◆ ЗАДАНИЯ ДЛЯ ВЫПОЛНЕНИЯ:
1) Воспроизведите дословно часть фрагмента об Александре Градском между словами «Книга: Александр Градский.» и «своего именитого гостя.», включая оба этих места.
2) Выпишите из приведенных строк каждую, в которой встречается слово «eller», с учетом регистра.

═════ ФРАГМЕНТ ТЕКСТА

Книга: Александр Градский. Гранд российской музыки
Назад: Градский Александр: человек-театр & эпоха
Дальше: Александр Градский в проекте «Важная персона» («Москва 24»)

Не про Толстого: про Градского

«Когда Набоков читал лекции о русской литературе, он гасил свет в аудитории, потом просил включить одну лампочку и говорил: "Это Чехов!" Когда открывал все окна, говорил: "Толстой!" Вот мы открываем окна, и у нас Лев Николаевич Толстой, он же Александр Борисович Градский!»

Именно так в программе «Мимонот» (Радио Mediametrics) я и представил тогда своего именитого гостя.

Ту беседу, кстати, я провел со своими курсантами (читал зимой 2017 года курс в МИТРО) Юлией Василенко и Евгенией Волконской, но где чей вопрос, отмечать не стану. Ну а собеседник означенную тему влет подхватил:



– Про Толстого!

══════════
═════ ИСХОДНЫЕ МАТЕРИАЛЫ

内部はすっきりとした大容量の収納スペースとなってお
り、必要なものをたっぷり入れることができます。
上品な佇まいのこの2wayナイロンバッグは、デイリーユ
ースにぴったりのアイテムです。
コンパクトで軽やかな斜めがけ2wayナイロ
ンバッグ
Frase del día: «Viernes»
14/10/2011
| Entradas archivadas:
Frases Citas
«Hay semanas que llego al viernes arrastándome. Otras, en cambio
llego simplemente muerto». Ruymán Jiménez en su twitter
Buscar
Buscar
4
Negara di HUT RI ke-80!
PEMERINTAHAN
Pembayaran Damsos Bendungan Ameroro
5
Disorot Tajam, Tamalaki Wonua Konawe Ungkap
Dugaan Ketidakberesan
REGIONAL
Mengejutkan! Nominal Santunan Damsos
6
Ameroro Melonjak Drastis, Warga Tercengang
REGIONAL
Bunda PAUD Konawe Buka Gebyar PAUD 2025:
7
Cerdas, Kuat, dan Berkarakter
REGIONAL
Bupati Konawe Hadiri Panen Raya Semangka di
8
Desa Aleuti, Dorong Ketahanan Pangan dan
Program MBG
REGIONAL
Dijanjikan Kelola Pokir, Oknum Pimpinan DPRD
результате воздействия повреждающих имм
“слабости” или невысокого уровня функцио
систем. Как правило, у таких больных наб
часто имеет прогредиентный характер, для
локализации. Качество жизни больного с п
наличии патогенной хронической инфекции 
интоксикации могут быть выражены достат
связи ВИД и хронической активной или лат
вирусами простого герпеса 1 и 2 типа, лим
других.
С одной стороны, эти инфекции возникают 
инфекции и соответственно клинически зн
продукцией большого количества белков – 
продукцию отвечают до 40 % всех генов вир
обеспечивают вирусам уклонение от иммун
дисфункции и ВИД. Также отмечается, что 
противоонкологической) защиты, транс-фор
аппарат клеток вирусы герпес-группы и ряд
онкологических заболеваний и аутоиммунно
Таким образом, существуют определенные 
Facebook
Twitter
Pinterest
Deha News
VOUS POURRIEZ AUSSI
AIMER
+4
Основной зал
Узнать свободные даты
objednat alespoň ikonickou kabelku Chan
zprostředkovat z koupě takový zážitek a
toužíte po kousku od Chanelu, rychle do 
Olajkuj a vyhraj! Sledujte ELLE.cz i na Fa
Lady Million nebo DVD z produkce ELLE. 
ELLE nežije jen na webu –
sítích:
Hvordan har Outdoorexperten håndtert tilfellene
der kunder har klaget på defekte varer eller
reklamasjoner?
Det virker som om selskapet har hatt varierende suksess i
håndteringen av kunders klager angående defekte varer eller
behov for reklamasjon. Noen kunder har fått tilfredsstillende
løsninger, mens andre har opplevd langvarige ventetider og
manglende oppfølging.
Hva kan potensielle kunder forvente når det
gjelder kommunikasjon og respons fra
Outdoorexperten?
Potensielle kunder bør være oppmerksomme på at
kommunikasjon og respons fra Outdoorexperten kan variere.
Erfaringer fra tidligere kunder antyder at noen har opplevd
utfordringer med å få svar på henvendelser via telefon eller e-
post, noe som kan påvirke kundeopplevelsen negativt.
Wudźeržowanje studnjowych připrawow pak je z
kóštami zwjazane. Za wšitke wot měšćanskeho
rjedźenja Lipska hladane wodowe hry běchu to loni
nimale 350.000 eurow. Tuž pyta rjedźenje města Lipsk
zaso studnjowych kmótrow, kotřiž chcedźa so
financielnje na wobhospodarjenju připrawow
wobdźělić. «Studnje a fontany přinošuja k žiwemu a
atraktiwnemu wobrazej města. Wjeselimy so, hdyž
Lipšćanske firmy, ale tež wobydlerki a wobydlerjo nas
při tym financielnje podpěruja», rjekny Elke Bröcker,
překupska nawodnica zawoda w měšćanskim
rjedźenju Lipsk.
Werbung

══════════

◆ ВЫПОЛНЕННЫЕ ЗАДАНИЯ:
1)
Книга: Александр Градский. Гранд российской музыки
Назад: Градский Александр: человек-театр & эпоха
Дальше: Александр Градский в проекте «Важная персона» («Москва 24»)

Не про Толстого: про Градского

«Когда Набоков читал лекции о русской литературе, он гасил свет в аудитории, потом просил включить одну лампочку и говорил: "Это Чехов!" Когда открывал все окна, говорил: "Толстой!" Вот мы открываем окна, и у нас Лев Николаевич Толстой, он же Александр Борисович Градский!»

Именно так в программе «Мимонот» (Радио Mediametrics) я и представил тогда своего именитого гостя.

2)
der kunder har klaget på defekte varer eller
håndteringen av kunders klager angående defekte varer eller
utfordringer med å få svar på henvendelser via telefon eller e-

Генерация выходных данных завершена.